In Paris, where Moreno is a scientific advisor to mayor Anne Hidalgo, this has been most evident in the requisitioning of car lanes for cyclists and pedestrians, but has also seen schoolyards, empty for large parts of the day, opened as public parks or sports grounds in the evening.

The 15-minute initiative also involves the better use of buildings, again with places empty at night used as cultural spaces, or vacant buildings bought by local councils and rented at reduced rates to businesses which are seen as advantageous to the local community, but which may struggle in the general rental market, such as book shops or grocers.

“It’s about mixing living with working, to have local shops in proximity, to localise jobs, to localise new economic activities based on services – hairdressers, sports centres. To reconquer public spaces not for cars but for humans, for playgrounds, for elderly people, for cultural activities.”

While passionate about cutting the commute, Moreno is not a fan of the kitchen-table office.

“Working from home is not necessarily a good thing. We need to avoid making working at home the standard because it isn’t possible for all people to have good conditions at home for working, if they don’t have enough space, if they have children.

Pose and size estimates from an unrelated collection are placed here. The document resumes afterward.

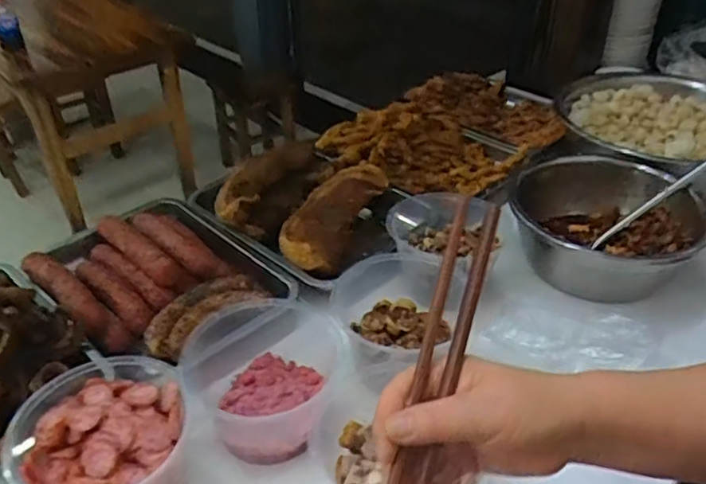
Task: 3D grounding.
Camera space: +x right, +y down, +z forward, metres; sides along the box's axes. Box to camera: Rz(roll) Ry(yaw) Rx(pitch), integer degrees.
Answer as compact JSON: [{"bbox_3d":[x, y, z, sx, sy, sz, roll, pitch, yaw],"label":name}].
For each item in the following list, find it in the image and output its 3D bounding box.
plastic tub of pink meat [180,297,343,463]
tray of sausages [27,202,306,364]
[{"bbox_3d":[-0.095,0.144,0.683,0.157,0.106,0.185,10,36,17],"label":"plastic tub of pink meat"},{"bbox_3d":[-0.270,0.047,0.848,0.332,0.062,0.264,26,43,35],"label":"tray of sausages"}]

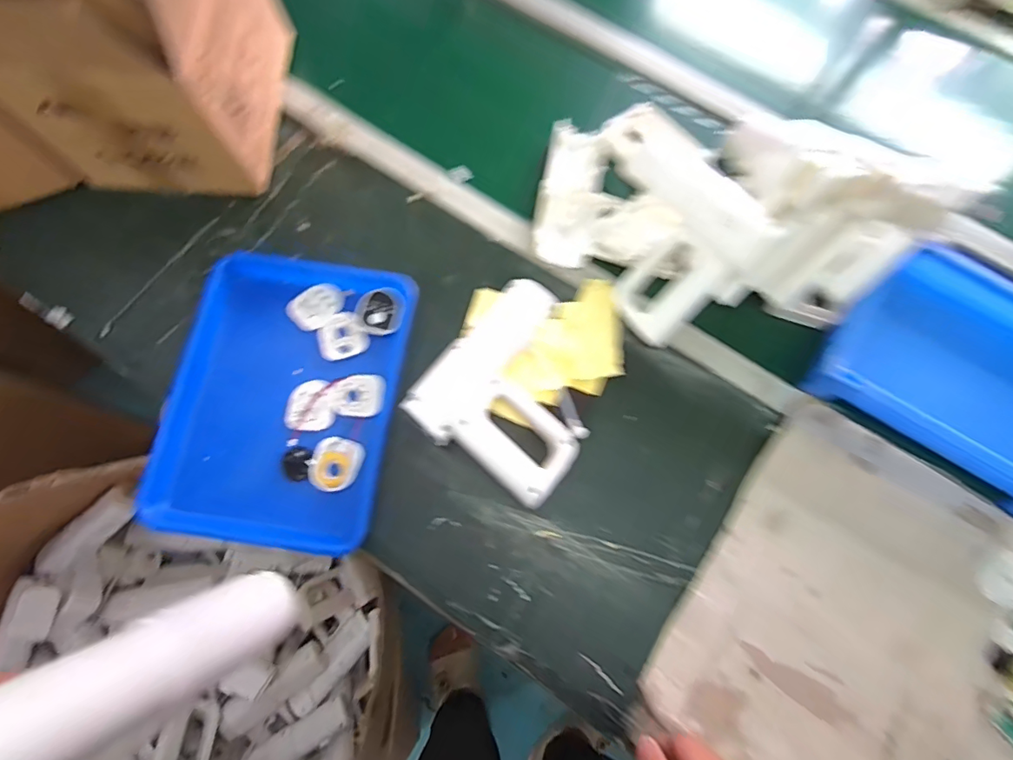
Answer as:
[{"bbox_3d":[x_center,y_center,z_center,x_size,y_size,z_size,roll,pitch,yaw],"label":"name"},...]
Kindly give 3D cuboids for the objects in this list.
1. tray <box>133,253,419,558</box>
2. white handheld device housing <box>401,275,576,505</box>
[{"bbox_3d":[-0.260,0.014,0.598,0.254,0.035,0.345,9,75,2],"label":"tray"},{"bbox_3d":[0.022,0.006,0.580,0.187,0.063,0.222,35,77,9],"label":"white handheld device housing"}]

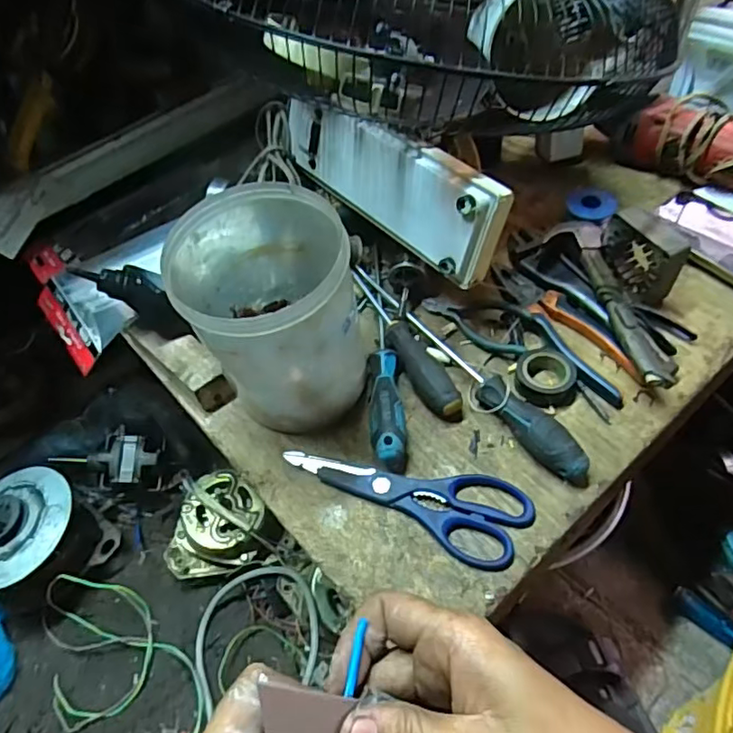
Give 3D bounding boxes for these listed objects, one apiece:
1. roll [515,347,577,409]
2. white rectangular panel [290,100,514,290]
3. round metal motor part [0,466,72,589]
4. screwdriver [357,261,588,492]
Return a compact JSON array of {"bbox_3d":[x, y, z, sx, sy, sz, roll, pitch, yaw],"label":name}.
[{"bbox_3d":[0.164,0.005,0.532,0.053,0.020,0.061,1,55,6],"label":"roll"},{"bbox_3d":[0.018,-0.188,0.575,0.035,0.093,0.279,-22,51,-37],"label":"white rectangular panel"},{"bbox_3d":[-0.443,0.191,0.719,0.136,0.043,0.148,-3,55,4],"label":"round metal motor part"},{"bbox_3d":[0.081,-0.003,0.544,0.029,0.034,0.302,-35,59,-18],"label":"screwdriver"}]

“We also need to maintain socialisation for working. I prefer the concept of decentralised work, to have decentralised locations for going to work in the proximity maybe for several hours, or one, two or three days a week. Then if you do go to the central corporate tower, you are doing it because it is totally necessary.”


Although he has been developing these concepts for several years, he acknowledges the advent of Covid-19 has given cities additional impetus to take them on.

“Six years ago several people said this is a very good idea but it is utopian, it wasn’t possible to have a workers staying close to home. But with the pandemic, in just a few days the whole planet was constrained to change. This is evidence that we could live differently, we could commute differently, we could work differently.”

Moreno is optimistic public pressure will ensure there isn’t a slide back to pre-pandemic levels of commuting and he cites several studies which indicate that, in particular, workers in the 18- to 40-year-old bracket want to stay working locally.

“They have the possibility to rediscover useful time... People have two more hours in the day for other activities, time for family, friends, for themselves, for cultural activities, for cooking... That is very powerful leverage for the 15-minute city.”

Moreno, who is the keynote speaker at the Royal Institute of Architects of Ireland (RIAI) annual conference on November 3rd, acknowledges there is resistance to the concept, with some fearing the death of the city centre, or employers unwilling to continue with new working arrangements.

“But it is not acceptable to continue to work in the same way as the last century,” he says. “Yes we will have resistance, but we don’t stop to satisfy this attitude of the last century. We are not constrained to watch the future, we need to change the future, because this is for the survival of humanity after 2050.”